Elias Efthymiopoulos focused minds on the energy and transport sectors, which were responsible for a large share of environmental problems in OECD countries. Car ownership was set to nearly double worldwide in the next ten years, for instance, and this required action. Energy taxation was one approach, but it had complications (possible negative effects on inflation, growth and jobs in the short term at least), and there was no consensus on how to apply it or indeed agreement on whether it would work. In the meantime, energy saving processes could be promoted via tax incentives for instance, while encouraging innovation in new technologies.

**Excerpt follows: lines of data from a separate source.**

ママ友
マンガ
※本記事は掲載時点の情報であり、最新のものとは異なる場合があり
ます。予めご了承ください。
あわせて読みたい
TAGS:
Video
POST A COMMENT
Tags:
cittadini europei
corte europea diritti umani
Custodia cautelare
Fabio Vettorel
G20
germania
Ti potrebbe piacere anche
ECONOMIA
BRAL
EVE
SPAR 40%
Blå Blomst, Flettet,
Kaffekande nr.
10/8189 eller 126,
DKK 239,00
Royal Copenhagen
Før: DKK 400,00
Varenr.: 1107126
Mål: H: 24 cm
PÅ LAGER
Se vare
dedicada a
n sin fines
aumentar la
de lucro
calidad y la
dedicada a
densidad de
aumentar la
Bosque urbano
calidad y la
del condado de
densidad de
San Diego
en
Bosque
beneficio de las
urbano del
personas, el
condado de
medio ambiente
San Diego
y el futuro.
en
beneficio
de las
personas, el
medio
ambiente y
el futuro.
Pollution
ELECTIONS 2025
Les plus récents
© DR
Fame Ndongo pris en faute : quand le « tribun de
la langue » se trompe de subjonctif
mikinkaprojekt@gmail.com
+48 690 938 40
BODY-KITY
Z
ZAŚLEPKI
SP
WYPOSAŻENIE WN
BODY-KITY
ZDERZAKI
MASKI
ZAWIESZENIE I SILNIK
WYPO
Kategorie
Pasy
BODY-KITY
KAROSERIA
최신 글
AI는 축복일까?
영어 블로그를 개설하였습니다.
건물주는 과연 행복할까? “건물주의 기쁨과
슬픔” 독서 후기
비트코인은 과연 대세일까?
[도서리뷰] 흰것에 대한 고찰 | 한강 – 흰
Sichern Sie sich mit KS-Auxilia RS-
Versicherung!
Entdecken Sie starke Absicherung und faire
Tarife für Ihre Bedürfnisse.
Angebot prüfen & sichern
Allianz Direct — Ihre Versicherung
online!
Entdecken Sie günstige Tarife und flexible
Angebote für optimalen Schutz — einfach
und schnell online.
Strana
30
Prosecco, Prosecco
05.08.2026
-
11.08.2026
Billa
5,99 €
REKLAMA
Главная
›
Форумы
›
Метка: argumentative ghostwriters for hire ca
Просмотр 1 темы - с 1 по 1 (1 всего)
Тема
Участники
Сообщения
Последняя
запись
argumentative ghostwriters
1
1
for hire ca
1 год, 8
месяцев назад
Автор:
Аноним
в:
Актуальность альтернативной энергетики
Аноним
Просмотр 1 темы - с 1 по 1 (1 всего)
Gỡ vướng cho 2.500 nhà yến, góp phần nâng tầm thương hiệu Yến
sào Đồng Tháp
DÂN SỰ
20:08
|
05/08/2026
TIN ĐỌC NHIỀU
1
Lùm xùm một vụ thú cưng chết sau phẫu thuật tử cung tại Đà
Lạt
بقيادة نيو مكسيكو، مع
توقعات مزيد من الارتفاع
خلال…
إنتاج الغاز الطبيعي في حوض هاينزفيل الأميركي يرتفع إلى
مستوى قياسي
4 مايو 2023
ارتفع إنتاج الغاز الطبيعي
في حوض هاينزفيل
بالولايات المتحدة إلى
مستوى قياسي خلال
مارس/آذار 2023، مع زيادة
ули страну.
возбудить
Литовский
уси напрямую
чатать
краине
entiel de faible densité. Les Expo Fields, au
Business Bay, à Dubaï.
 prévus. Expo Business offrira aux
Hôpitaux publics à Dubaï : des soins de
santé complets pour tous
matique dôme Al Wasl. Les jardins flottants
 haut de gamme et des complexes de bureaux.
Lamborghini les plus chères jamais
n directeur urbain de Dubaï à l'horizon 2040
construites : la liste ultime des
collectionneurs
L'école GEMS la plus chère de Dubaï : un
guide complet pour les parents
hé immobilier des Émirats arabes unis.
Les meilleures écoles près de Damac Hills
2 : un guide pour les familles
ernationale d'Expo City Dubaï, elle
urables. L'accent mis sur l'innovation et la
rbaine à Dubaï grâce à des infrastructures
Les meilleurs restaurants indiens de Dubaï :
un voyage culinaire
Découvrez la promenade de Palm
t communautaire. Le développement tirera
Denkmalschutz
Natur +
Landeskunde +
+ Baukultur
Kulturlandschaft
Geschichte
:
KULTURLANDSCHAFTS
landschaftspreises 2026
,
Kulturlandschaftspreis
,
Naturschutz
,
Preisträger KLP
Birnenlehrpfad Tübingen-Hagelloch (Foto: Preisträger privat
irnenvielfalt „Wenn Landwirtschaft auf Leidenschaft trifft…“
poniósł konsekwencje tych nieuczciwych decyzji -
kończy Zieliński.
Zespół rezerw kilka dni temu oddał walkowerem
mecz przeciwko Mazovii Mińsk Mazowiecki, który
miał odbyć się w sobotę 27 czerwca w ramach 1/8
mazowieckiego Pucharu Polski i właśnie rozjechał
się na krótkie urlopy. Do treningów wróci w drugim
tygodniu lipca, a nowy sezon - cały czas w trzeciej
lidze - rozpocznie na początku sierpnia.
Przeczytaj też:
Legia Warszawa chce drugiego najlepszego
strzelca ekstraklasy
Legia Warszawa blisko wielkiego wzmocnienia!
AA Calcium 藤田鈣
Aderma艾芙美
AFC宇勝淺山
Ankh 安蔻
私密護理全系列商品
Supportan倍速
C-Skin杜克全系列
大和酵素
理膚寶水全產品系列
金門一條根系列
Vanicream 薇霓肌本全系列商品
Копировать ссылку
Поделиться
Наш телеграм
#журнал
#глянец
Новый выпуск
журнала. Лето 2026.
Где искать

This session on the OECD's environmental strategy for the 21st century produced a deluge of questions from the floor, concerned at slow progress by governments on meeting environmental concerns, and - in the words of one panellist-- "outrage" at the Bush administration's attitude on climate change and its rejection of the Kyoto protocol. Mr. Hontelez said other countries could not accept that the country most responsible for emissions should not be part of the solution. He argued that Americans were hostage to a small elite of powerful industrialists and that US attitudes could change.

Education, leading to heightened individual and community awareness about ecological dangers, was broadly seen as valuable in influencing public opinion. Reg Green argued that workplace training was key, since workers' knowledge is then transposed into the community at large. The worker was an essential part of any sustainable development strategy.

Christopher Boyd agreed - indeed, business was generally supportive of the OECD's approach on sustainable development, which would help bring sustainable development into the mainstream of government thinking, where it was most lacking up until now. But as for improved pro-environment measures by business and industry, instruments and incentives were judged to be the best means of bringing about action, he said. BIAC members preferred voluntary guidelines to legislation and coercive measures. The former encouraged a maximum "can-do" co-operative approach, whereas imposed legislation prompted companies to do what was minimum to comply. Why tax energy, for instance, which would penalise intensive energy suppliers like Lafarge, rather than creating incentives by making alternative solutions cheaper? As long as businesses remained unconvinced that green taxes were for more than just raising government revenue, they would be against them.

To a question from the floor, Mr. Boyd said Lafarge was perhaps ahead of the curve on sustainable development but was by no means alone among businesses. Mr. Boyd saw sustainable development as an opportunity, but the market and in particular, innovation, not government heavy-handedness, was the way to make progress. OECD should encourage innovation more. Energy taxes distort prices, while ridiculous subsidies of "unsustainable" industries, had to be reformed.

David Anderson observed that there were three ways to cope with environment issues: through education, coercion and by using incentives. He believed this was also the case with the question of sustainable issues. A Canadian trade unionist from the floor asked for an end to the divisions between Europe and North America over Kyoto. Seen from Europe, Kyoto was a very different agreement and Europeans should look at the more complex US and Canadian situations with a little more discernment. David Anderson agreed, but Mr. Hontelez said that the US, whose large quantity of CO2 emissions had risen rather than fallen, had to be fully involved.

A participant from the floor could not understand why climate change was barely mentioned in the OECD

environment strategy. Mr. Anderson said that climate change would figure in the OECD Environment ministerial the following day. He and other ministers were waiting for the US position to be clarified, which he expected very soon. He reminded the floor that President George Bush agreed openly that climate change was a major world challenge, and while he regretted the US withdrawal from Kyoto, especially as those in the agreement now only accounted for a third or so of global greenhouse emissions, it was a fact of life that just had to be dealt with.